Его брови поползли вверх.
— «Я не болен.»
— «Но играешь так, будто тебе больно,» — парировала Хэ-Су. — «Вчерашняя мелодия... «Песня журавлей». Ее обычно ведут плавно, печально. А у тебя — словно птица бьется в клетке, чувствуя прутья.»
Он замер. Его пальцы непроизвольно дёрнули струну, и одинокий резкий звук, словно крик, разнесся по затихающей улице.
— «Ты что, пришла меня поучать?»— голос его все еще был грубым, но в нем вдруг проскользнула трещинка — неуверенность, уязвимость.
Хэ-Су рассмеялась снова, отчего он на мгновение смутился еще больше. — «Не гримасничай. Я просто хочу послушать музыку.
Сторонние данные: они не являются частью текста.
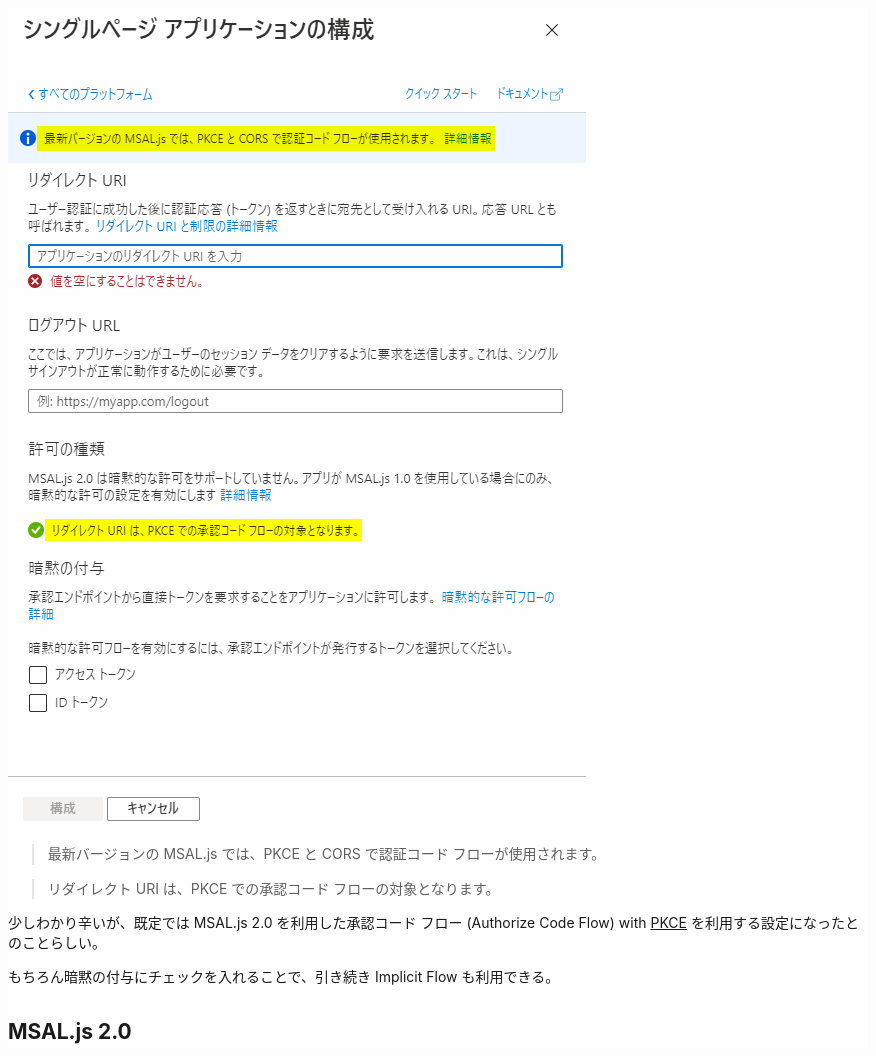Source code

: ![](./aad-spa-auth-code-grant-with-pkce/app-registration-spa.png)

> 最新バージョンの MSAL.js では、PKCE と CORS で認証コード フローが使用されます。

> リダイレクト URI は、PKCE での承認コード フローの対象となります。


少しわかり辛いが、既定では MSAL.js 2.0 を利用した承認コード フロー (Authorize Code Flow) with [PKCE](https://tools.ietf.org/html/rfc7636) を利用する設定になったとのことらしい。

もちろん暗黙の付与にチェックを入れることで、引き続き Implicit Flow も利用できる。

## MSAL.js 2.0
Ты, знаешь ли, не писанный красавец, чтобы я приставала к тебе средь бела дня.»
Он фыркнул, но скупой уголок его рта дрогнул — намечалась улыбка, тут же подавленная. «Прогресс», — подумала она.
---
Когда она уходила, оставив ему лепешки и припрятанную монету, он не сказал «спасибо». Но его пальцы сжали гриф бипы иначе — не с желанием сломать, а с опаской уронить.
— «Завтра приходи,» — бросил он ей вслед, сорвавшись, словно слова вырвались против его воли.
Хэ-Су обернулась, поймала его взгляд и легко кивнула. «Интересно, что он сыграет в следующий раз?»
А вокруг просыпался город, шумел, жил своей жизнью, и никто не подозревал, что у черепичного навеса только что началась история — нищий музыкант и дочь опального лекаря, сделали первый шаг навстречу друг другу, и это навсегда изменит их обоих.
______________________________
¹ (-сабу (사부, 師傅) — это уважительное обращение к мастеру, наставнику или учителю, который обладает глубокими знаниями и опытом в своем ремесле, искусстве или профессии.
Дословно иероглифы означают:
· 師 (са) — учитель, мастер, наставник, пример для подражания.
· 傅 (бу) — тот, кто учит, наставляет; этот иероглиф также усиливает значение первого.)